#### INPUT DATA ####
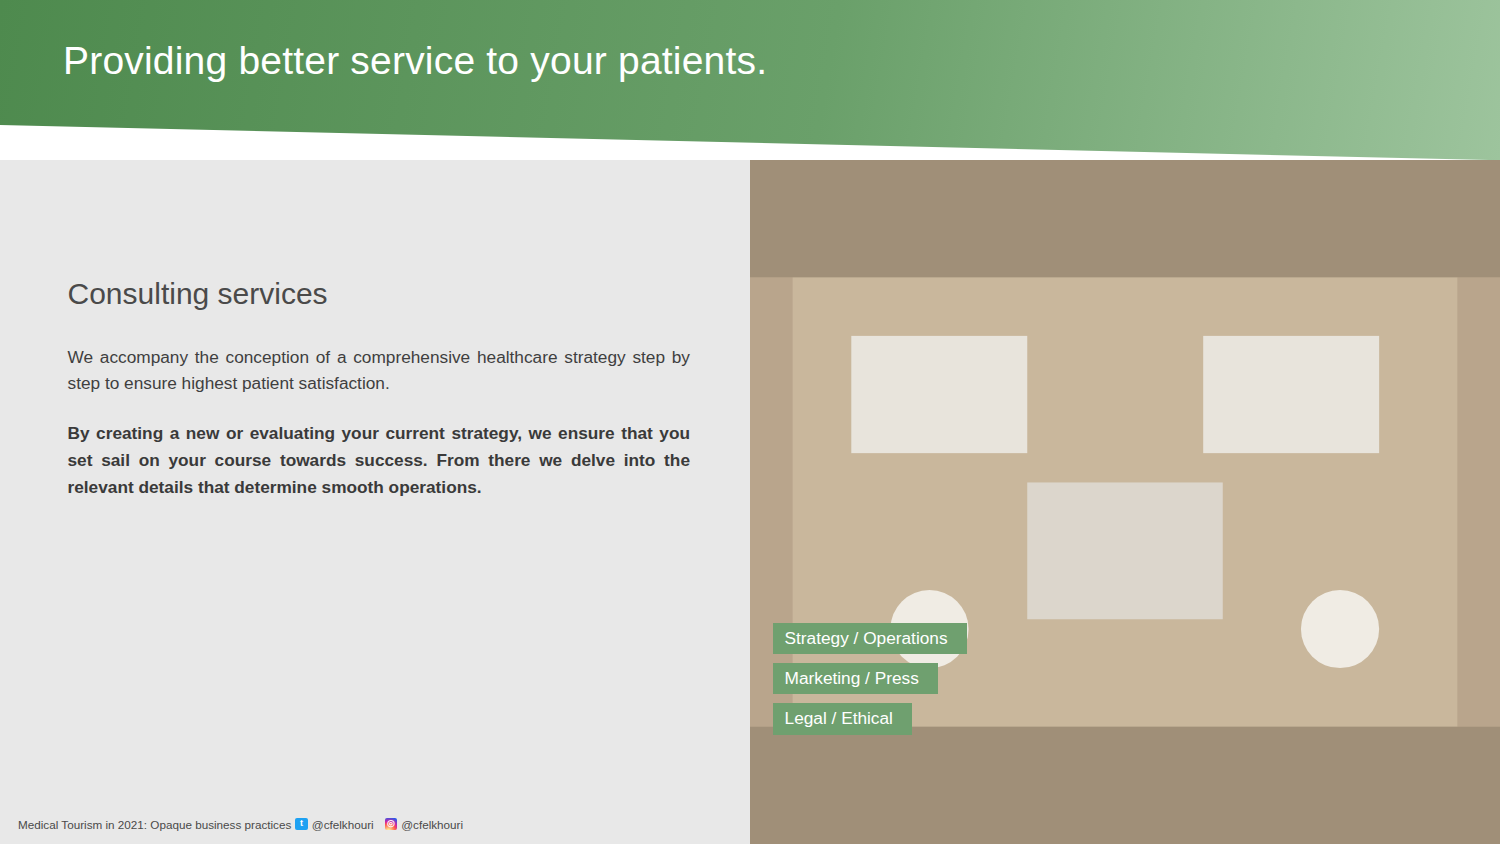Providing better service to your patients.
Consulting services
We accompany the conception of a comprehensive healthcare strategy step by step to ensure highest patient satisfaction.
By creating a new or evaluating your current strategy, we ensure that you set sail on your course towards success. From there we delve into the relevant details that determine smooth operations.
Strategy / Operations Marketing / Press Legal / Ethical
Medical Tourism in 2021: Opaque business practices t @cfelkhouri ◎ @cfelkhouri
####
• **WHAT THE TASK REQUIRES**
Each entry above should be printed again word for word, with any picture dropped.

• **WRITTEN SOLUTION**
Providing better service to your patients.
Consulting services
We accompany the conception of a comprehensive healthcare strategy step by step to ensure highest patient satisfaction.
By creating a new or evaluating your current strategy, we ensure that you set sail on your course towards success. From there we delve into the relevant details that determine smooth operations.
Strategy / Operations Marketing / Press Legal / Ethical
Medical Tourism in 2021: Opaque business practices t @cfelkhouri ◎ @cfelkhouri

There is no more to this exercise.